[Exercise goal] Please echo the rows between the line holding "Оборудование для горячего" and the line holding "(траверс) для расстроповки на высоте", inclusive, reproducing each one precisely.

Data records
= = = =
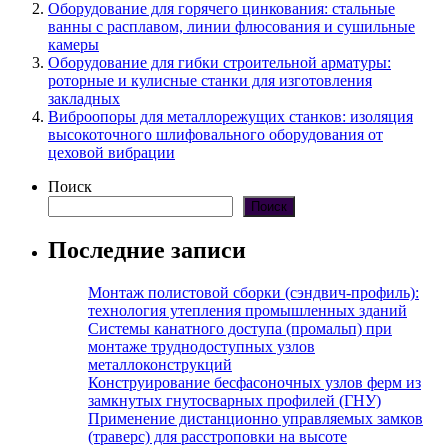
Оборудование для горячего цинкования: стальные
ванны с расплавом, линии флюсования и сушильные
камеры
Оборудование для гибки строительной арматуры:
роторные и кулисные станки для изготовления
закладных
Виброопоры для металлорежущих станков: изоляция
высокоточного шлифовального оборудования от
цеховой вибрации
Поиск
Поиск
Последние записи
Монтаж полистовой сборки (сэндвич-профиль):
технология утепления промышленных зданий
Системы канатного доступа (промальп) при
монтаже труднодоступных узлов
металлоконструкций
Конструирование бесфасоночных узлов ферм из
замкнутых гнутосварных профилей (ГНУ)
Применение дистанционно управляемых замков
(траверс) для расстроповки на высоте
= = = =
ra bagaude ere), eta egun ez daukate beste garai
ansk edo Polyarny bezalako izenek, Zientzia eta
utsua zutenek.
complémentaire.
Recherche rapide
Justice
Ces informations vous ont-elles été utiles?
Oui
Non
= = = =
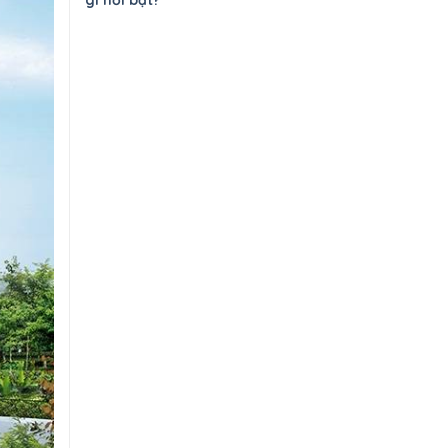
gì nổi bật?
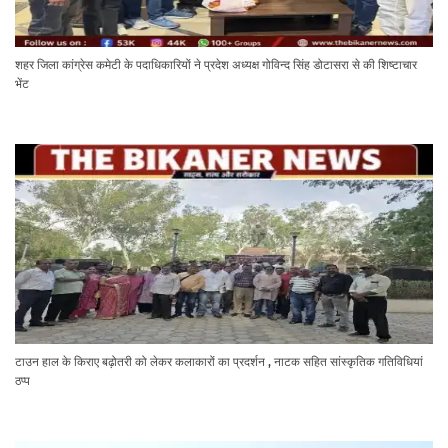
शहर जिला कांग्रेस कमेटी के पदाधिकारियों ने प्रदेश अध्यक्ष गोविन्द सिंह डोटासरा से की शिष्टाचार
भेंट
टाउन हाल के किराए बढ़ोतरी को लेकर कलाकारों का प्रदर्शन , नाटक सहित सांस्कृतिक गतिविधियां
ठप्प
= = = =
[Task response]
Оборудование для горячего цинкования: стальные
ванны с расплавом, линии флюсования и сушильные
камеры
Оборудование для гибки строительной арматуры:
роторные и кулисные станки для изготовления
закладных
Виброопоры для металлорежущих станков: изоляция
высокоточного шлифовального оборудования от
цеховой вибрации
Поиск
Поиск
Последние записи
Монтаж полистовой сборки (сэндвич-профиль):
технология утепления промышленных зданий
Системы канатного доступа (промальп) при
монтаже труднодоступных узлов
металлоконструкций
Конструирование бесфасоночных узлов ферм из
замкнутых гнутосварных профилей (ГНУ)
Применение дистанционно управляемых замков
(траверс) для расстроповки на высоте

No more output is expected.